Eduard Buchner was a pioneering German biochemist born in Munich, Bavaria on May 20, 1860, who fundamentally transformed our understanding of biochemical processes. He studied chemistry under Adolf von Baeyer at the University of Munich, where he received his doctorate in 1888 after completing his military service in the field artillery. Buchner began his academic career as an assistant lecturer at the University of Munich in 1889 and was promoted to lecturer by 1891, establishing his early focus on fermentation chemistry. His academic journey led him to professorships at the Universities of Kiel, Tübingen, Berlin, Breslau, and finally Würzburg, where he served as Professor of Chemistry until his untimely death.
Buchner's groundbreaking contribution to science came in 1897 when he demonstrated that alcoholic fermentation could occur without living yeast cells, thereby disproving the vitalist theory that living organisms were necessary for such biochemical processes. Through meticulous experimentation, he successfully extracted a cell-free press juice from yeast cells containing the enzyme zymase, which could convert sugar into alcohol and carbon dioxide. This revolutionary discovery of cell-free fermentation established that enzymes rather than the living cell itself were responsible for catalyzing biochemical reactions. His work provided the crucial foundation for modern enzymology and demonstrated that complex biochemical processes could be studied as chemical reactions outside living organisms.

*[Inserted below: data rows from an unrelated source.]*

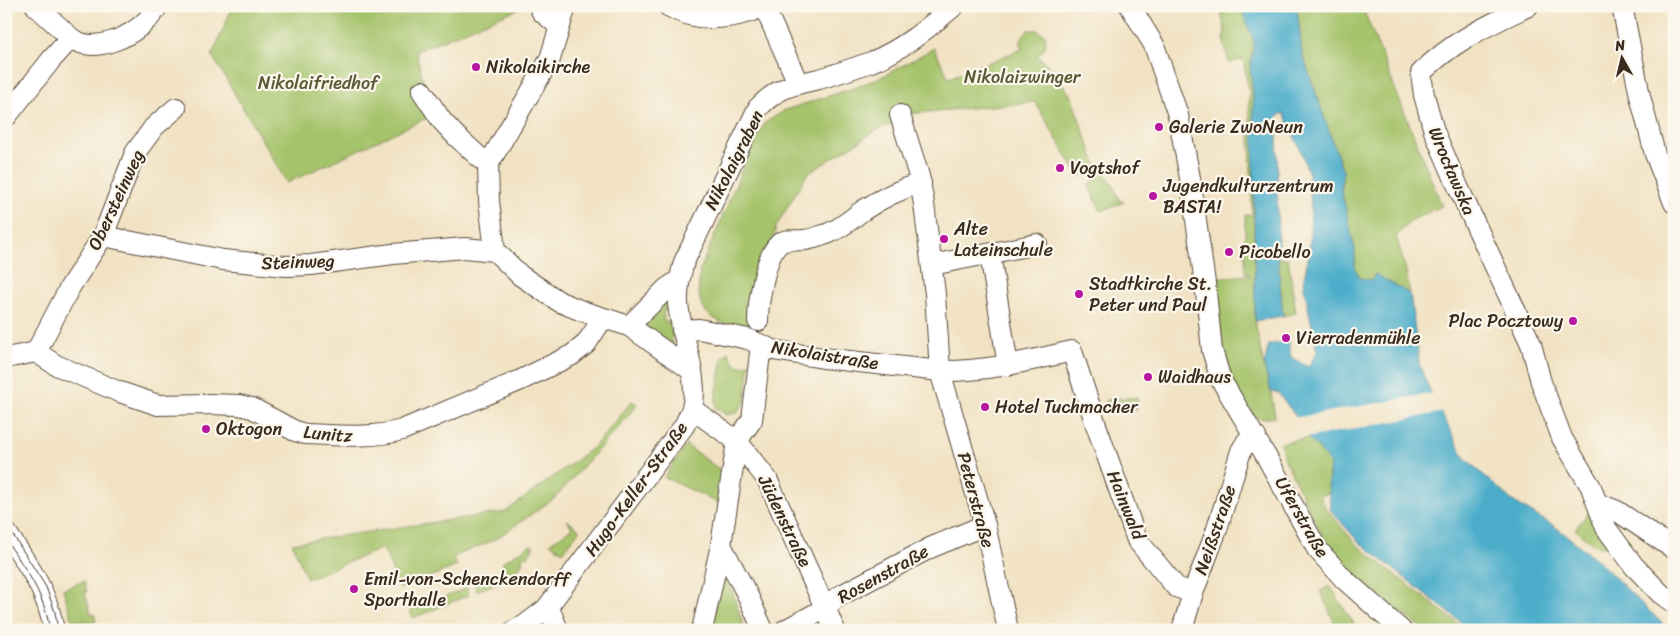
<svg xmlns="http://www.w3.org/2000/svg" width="1680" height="636" font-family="Sriracha,sans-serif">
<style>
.green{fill:#a5c36a;stroke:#707644}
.water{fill:#4badca;stroke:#436c74}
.pier{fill:#f1e2c3}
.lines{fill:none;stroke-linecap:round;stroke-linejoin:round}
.minor-casing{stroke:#564637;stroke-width:22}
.minor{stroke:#fff;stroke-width:20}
.tram{stroke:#3b2a1e;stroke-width:1}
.poi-dot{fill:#b5179e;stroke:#fbf7ec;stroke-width:2}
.labels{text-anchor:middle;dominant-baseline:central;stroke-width:4.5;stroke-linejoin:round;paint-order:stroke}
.poi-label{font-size:18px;fill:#3b2a1e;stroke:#fbf7ec;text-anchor:start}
.park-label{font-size:18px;fill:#5b5835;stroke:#fbf7ec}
.street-label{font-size:18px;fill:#3b2a1e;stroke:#fbf7ec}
</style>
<rect width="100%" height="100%" fill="#fbf7ec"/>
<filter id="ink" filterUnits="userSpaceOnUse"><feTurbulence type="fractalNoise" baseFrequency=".02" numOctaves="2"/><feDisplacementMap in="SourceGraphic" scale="10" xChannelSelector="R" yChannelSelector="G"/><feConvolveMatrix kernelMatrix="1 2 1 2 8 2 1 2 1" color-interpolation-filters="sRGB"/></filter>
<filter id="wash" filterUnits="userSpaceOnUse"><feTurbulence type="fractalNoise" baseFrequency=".0096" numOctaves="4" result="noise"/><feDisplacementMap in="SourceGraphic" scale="20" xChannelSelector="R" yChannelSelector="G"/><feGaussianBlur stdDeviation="1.12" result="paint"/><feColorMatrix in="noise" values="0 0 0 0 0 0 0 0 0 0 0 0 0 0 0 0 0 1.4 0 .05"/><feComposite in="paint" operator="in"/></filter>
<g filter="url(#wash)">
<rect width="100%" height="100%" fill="#f1e2c3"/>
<!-- green -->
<g class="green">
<path d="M233,6H517L518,9L416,51L431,116L287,183L212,55Z"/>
<path d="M1224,6L1241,7L1254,42L1250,67L1253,94L1255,321L1264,367L1271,392L1275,417L1262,419L1252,416L1231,378L1223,353L1215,278L1251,275L1245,273V215H1252L1249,100L1250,96L1243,59L1229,63L1224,43L1225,29L1221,13L1225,12Z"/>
<path d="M1297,6H1362L1442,206L1412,220L1396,236L1406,271L1410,294L1375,274L1372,280L1360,278L1355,269V250L1341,188L1343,171L1302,53Z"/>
<path d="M1028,30H1037L1045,35C1047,45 1046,50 1037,55L1054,71L1071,96L1095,162L1113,184L1119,200L1124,202L1101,211L1088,185L1095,181L1088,172L1079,177L1035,102L896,115L898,123L882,127L807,174L777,225L757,294L753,334C714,319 693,320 700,270L752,146L765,123L785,110L857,87L885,75L934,48L949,78L1022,49C1019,41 1022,36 1028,30Z"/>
<path d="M1288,258L1296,313L1283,316L1278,259Z"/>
<path d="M667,301L668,310L663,311L664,322H670L673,345L644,325Z"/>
<path d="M729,352C731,361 737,371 750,363L745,402L737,413L726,415L716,408L715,401L723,357Z"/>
<path d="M1137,397V410L1107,413C1106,407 1103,406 1106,400Z"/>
<path d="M632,401L637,404L624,421L555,498L494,540L453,557L457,566L400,589L383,548L307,579L292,543L505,512L595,446Z"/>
<path d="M1308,438L1319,449L1330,464L1328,485L1329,493L1320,496L1326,509L1357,545L1466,630H1424L1356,577L1321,533L1283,456L1281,443Z"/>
<path d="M686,445L723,472L718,503L664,477Z"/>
<path d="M1589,512L1606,545L1603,548L1593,544L1575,529Z"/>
<path d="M567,520L580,530L563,552L550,543L572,528Z"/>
<path d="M531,545L534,547L527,557L524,555L521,560L523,562L513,576L477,591L474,584L507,572L502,562Z"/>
<path d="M84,581L87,592L85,593L91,614H94L96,621L85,624L84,620L73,622L63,589Z"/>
<path d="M719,581H729L745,630H712Z"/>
<path d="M1330,586L1358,630H1338L1320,591Z"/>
<path d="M467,588L469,595L413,618L405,601L410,599L415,609Z"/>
</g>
<!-- water -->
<path class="water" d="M1240,6H1297L1302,53L1343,171L1341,188L1355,250V269L1360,278L1372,280L1375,274L1410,294L1420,367L1431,393L1464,457L1511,500L1557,528L1595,558L1669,630H1471L1359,542L1331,511L1328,485L1330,464L1319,449L1308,438L1297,418L1278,393L1271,392L1264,367L1268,345L1288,341L1291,357L1308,367L1317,352L1303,282L1309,254L1311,209L1309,174L1300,149L1284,114H1281L1277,117L1278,259L1283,316L1255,321L1253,94L1250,67L1254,42Z"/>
<!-- pier -->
<path class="pier" d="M1434,393L1444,412L1305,438L1294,418Z"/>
</g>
<g filter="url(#ink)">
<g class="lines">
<defs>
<g id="minor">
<path d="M36,6L71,38"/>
<path d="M539,6L542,12L559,26"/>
<path d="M668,6C699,24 733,20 765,6"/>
<path d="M764,6L798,83"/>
<path d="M1130,6L1154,45L1178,115L1190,178L1205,283L1212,350L1221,380L1266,456L1317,549L1344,579L1401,630"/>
<path d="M1528,6C1487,26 1454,40 1421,73L1424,95L1434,131L1459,189L1531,344L1541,382L1562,438L1591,487L1606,528L1634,566L1661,594L1674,603"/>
<path d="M1622,6L1640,96L1655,154L1674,203"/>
<path d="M422,91L442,121L456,136L488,165L489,201L495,251L521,276L560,302L582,311L629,326L691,370"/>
<path d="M900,115L919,176L924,204L935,294L940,371L985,525L1008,630"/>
<path d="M6,117L51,60L71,38C94,55 131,37 148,19C152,15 155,10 158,6"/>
<path d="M488,165L550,59L566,6"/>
<path d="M103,236L223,260L286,266L311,265L393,254L465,248L495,251"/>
<path d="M990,254L1008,366"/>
<path d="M932,265L1037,244"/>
<path d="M758,321C758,303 765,256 779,244C785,238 797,241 805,240C812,239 820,236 827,234C842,228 850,220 862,211C880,199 900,189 921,183"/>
<path d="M629,326L666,289L679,280"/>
<path d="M682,330L699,329L748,339L773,350L823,358L940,371C985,372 1028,361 1072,351L1096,425L1137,540L1176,587L1193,593"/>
<path d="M36,352L70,287L103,236L135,153L154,127L176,108"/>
<path d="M6,358L36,352L56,365L117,391L158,405L209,404L239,405L252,408L295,431L305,434C338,435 370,439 402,430L521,380L572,355L586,344L603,318"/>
<path d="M692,409L737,441L767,479L835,630"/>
<path d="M1597,503L1617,511L1674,549"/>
<path d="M6,532C28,565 47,590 54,630"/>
<path d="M721,545L749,598L763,630"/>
<path d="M546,609L552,615L558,630"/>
<path d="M515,630L525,625L546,609L684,426C687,420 690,414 692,408C700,380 681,334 678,304C677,289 680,276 684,262L758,108C778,87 792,85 819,79C837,74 854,68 871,62C902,50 929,27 954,6"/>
<path d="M702,630L721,545L737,441L752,420L761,345"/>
<path d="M785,630L826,608L833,600L845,593L930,548L985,525"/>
<path d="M1182,630L1193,593L1216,532L1241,451L1247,441L1256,437"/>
</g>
</defs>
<!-- minor casing -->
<use href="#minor" class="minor-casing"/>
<!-- minor -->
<use href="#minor" class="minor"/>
<!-- tram -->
<g class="tram">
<path d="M6,524L46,587L55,612L58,630"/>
<path d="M6,540C26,570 44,593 50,630"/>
</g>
</g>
</g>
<!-- markers -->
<g class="poi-dot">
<circle cx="476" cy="67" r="5"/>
<circle cx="1159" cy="127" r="5"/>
<circle cx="1060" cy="168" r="5"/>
<circle cx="1153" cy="196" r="5"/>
<circle cx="944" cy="239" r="5"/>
<circle cx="1229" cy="252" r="5"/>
<circle cx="1079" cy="294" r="5"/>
<circle cx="1573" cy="321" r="5"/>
<circle cx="1286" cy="338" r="5"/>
<circle cx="1148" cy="377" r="5"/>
<circle cx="985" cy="407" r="5"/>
<circle cx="206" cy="429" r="5"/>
<circle cx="354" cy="589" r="5"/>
</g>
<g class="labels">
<!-- poi labels -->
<g class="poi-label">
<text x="486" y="67">Nikolaikirche</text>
<text x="1169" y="127">Galerie ZwoNeun</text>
<text x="1070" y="168">Vogtshof</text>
<text x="1163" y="186">Jugendkulturzentrum<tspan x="1163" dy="21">BASTA!</tspan></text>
<text x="954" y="229">Alte<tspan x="954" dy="21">Lateinschule</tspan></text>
<text x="1239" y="252">Picobello</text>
<text x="1089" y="284">Stadtkirche St.<tspan x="1089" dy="21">Peter und Paul</tspan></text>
<text x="1563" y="321" text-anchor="end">Plac Pocztowy</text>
<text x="1296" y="338">Vierradenmühle</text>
<text x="1158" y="377">Waidhaus</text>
<text x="995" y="407">Hotel Tuchmacher</text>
<text x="216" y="429">Oktogon</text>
<text x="364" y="579">Emil-von-Schenckendorff<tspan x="364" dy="21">Sporthalle</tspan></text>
</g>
<!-- park labels -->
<g class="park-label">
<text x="1022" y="77">Nikolaizwinger</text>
<text x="318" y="83">Nikolaifriedhof</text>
</g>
<!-- street labels -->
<g class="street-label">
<text transform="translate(734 160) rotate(-63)">Nikolaigraben</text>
<text transform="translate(1452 171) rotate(67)">Wrocławska</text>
<text transform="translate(116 200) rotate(-65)">Obersteinweg</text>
<text transform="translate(298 262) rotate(-2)">Steinweg</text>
<text transform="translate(825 355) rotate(9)">Nikolaistraße</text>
<text transform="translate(328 434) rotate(5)">Lunitz</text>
<text transform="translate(636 489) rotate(-54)">Hugo-Keller-Straße</text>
<text transform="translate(976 500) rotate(75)">Peterstraße</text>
<text transform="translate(1126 505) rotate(68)">Hainwald</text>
<text transform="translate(1302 517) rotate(60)">Uferstraße</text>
<text transform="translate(785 521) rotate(64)">Jüdenstraße</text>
<text transform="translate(1215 530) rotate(-71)">Neißstraße</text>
<text transform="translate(883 574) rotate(-29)">Rosenstraße</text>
</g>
</g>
<!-- margin -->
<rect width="1680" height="636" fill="none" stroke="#fbf7ec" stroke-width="25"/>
<!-- north arrow -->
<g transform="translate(1622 58) rotate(352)" stroke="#fbf7ec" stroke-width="4" paint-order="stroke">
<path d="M0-4L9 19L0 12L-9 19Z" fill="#3b2a1e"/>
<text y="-8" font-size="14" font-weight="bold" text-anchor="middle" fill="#3b2a1e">N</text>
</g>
</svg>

For his transformative work on cell-free fermentation, Buchner was awarded the Nobel Prize in Chemistry in 1907, cementing his place as one of biochemistry's founding figures. He expanded his research to investigate various fermentation processes including acetous, butyrous, and citrous fermentation, further demonstrating that distinctive life phenomena result from enzyme-catalyzed chemical reactions. Buchner documented his findings in the influential 1903 book Die Zymasegärung, co-authored with his brother Hans Buchner and Martin Hahn, which became a cornerstone text in biochemical literature. Despite his prominence in academia, Buchner enlisted as a major in the German army during World War I, ultimately succumbing to battle wounds on August 13, 1917 in Focşani, Romania, leaving an enduring legacy that established biochemistry as a distinct scientific discipline.